Mobilisation, les professionnels partagés !

Depuis quelques jours, les professionnels du secteur laitier se mobilisent un peu partout dans le pays pour alerter sur la situation. Un sit-in devait se tenir devant le siège du ministère de l’agriculture par  des éleveurs de vaches laitières et des producteurs de lait qui voulaient clamer leur colère, jeudi 20 janvier, à Rabat. Par ce sit-in, auquel n’adhèrent pas tous les professionnels du secteur, les contestataires, membres de la Fédération des producteurs de lait et des produits agricoles, entendaient dénoncer la situation qu’ils qualifient de «grave», et protester contre «l’absence d’une subvention financière pour aider le secteur à faire face à l’augmentation du coût de production». «En ce moment nous sommes dans une phase de crise. Tous les indicateurs sont au rouge, et cela se répercute d’ailleurs sur l’activité. Certains éleveurs jettent leur lait pour montrer leur désespoir !», a soufflé un éleveur dans la zone du Gharb, membre de cette Fédération, laquelle n’est pas reconnue par le ministère. A l’heure où nous mettions en ligne, l’on apprenait que les professionnels en colère ont été empêchés de tenir leur sit-in. Ce qui n’empêchera pas, confie une source proche du dossier, «une prochaine action après que les responsables ont ignoré nos revendications». «La situation est grave. On souffre énormément. Certains investisseurs n’en peuvent plus avec cette situation qui a poussé plusieurs producteurs à vendre leur ferme», laisse entendre notre éleveur du Gharb.

Du côté de la Fédération interprofessionnelle lait «Maroc Lait», on préfère choisir la voie de la négociation, comme nous l’a expliqué, cette semaine, le président Moulay M’Hamed El-Oultiti. Les discussions sont déjà engagées entre la Fédération «Maroc Lait» et le ministère de l’Agriculture, même si elles n’ont encore rien donné de concret, assure le président El-Oultiti dans un entretien téléphonique. «On a déjà mené des négociations avec le ministère pour mettre en place un contrat programme, dont toutes les clauses ont été identifiées et clarifiées. Le projet est maintenant entre les mains des ministères de l’agriculture et des finances», précise El-Oultiti. Il ajoutera: «On attend que ce contrat soit validé par les pouvoirs publics pour pouvoir essayer d’atténuer les difficultés des professionnels de la filière laitière». El-Oualtiti constate, toutefois,  que «ce contrat programme risque d’être dépassé par les événements ainsi que par les flambées des aliments simples importés et des aliments composés, suite à l’augmentation des cours des matières première à l’international».

Notons que plusieurs revendications des professionnels figurent dans ce contrat. On cite, entre autres, une demande de subventions des génisses. «Le contrat prévoit une subvention des génisses produites par les éleveurs pour remédier à l’importation des génisses qui pèsent lourd et qui provoquent beaucoup de sortie de devises. Mais il y a aussi la demande d’une subvention des génisses d’importation.
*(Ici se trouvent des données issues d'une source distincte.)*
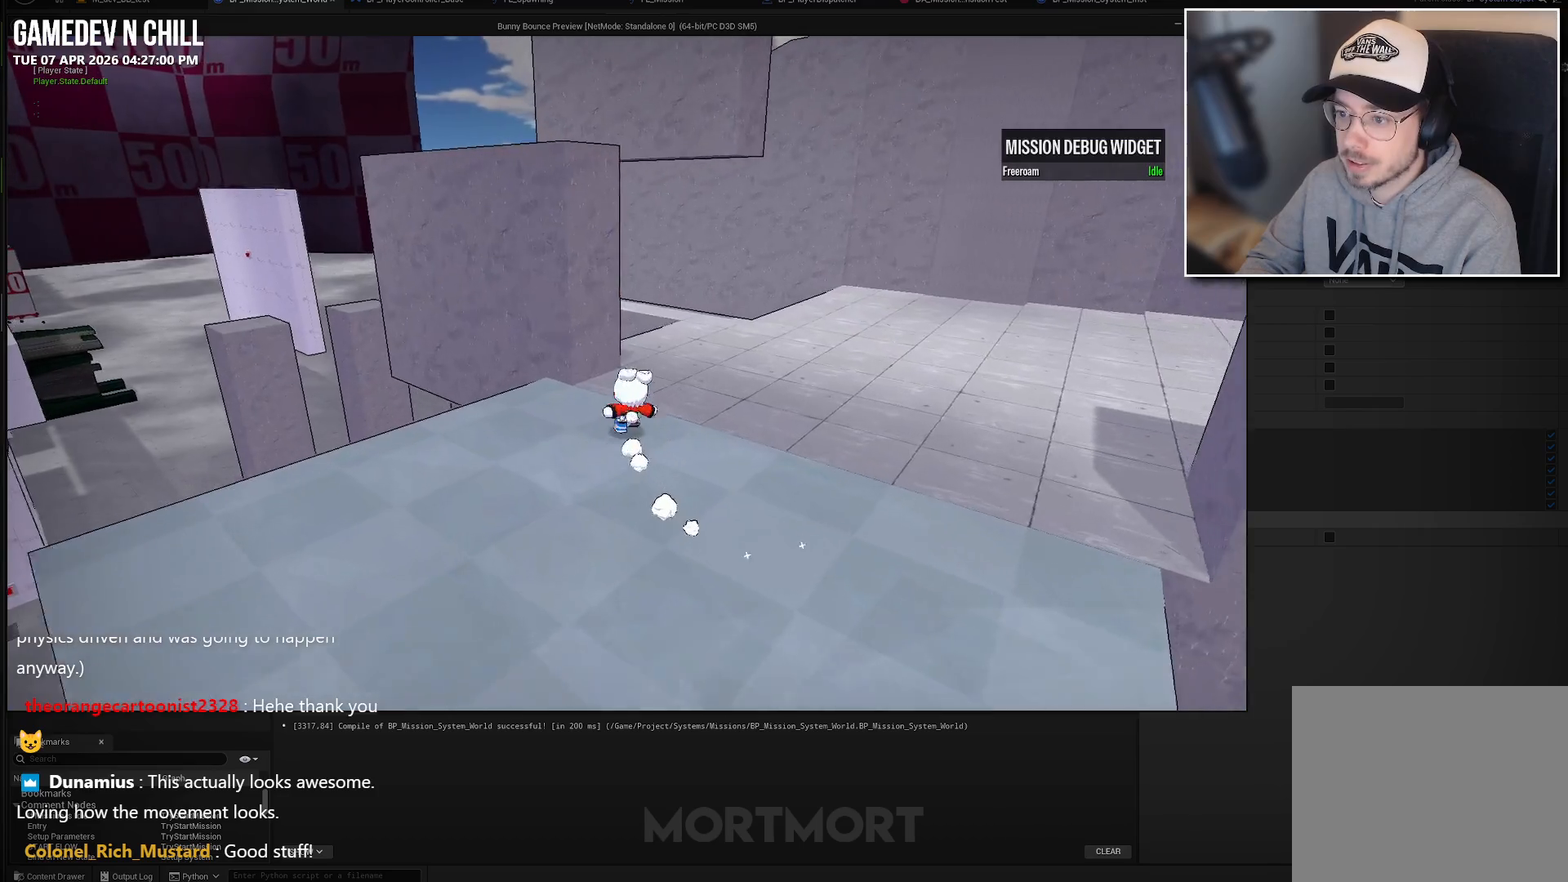
{"buttons": [], "left_stick": "center", "right_stick": "up-left", "events": [[67, "left_stick", "left"], [167, "right_stick", "left"], [367, "left_stick", "center"], [400, "right_stick", "up-left"]]}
Car, notons-le, même dans les conditions difficiles, certains éleveurs souhaitent renouveler et renforcer leur cheptel», explique le Président de la Fédération interprofessionnelle lait «Maroc Lait», laquelle a, depuis octobre 2019, remplacé sa consœur la Fimalait en tant qu’interlocutrice représentative de la profession auprès des pouvoirs publics.

A noter enfin que les membres de cette instance professionnelle ont tenu, il y a quelques jours, une réunion avec la direction des filières au département de l’agriculture à ce sujet. Ils doivent se réunir prochainement avec le ministre de l’Agriculture pour décider des prochaines actions pour tenter de trouver des solutions aux difficultés de la filière laitière au Maroc.

La prochaine réunion à laquelle sont attendus les principaux responsables de cette Fédération pourrait être le coup d’envoi d’une nouvelle vague de protestations eu égard à la situation qualifiée par les professionnels de «dangereuse», souffle une source proche du dossier.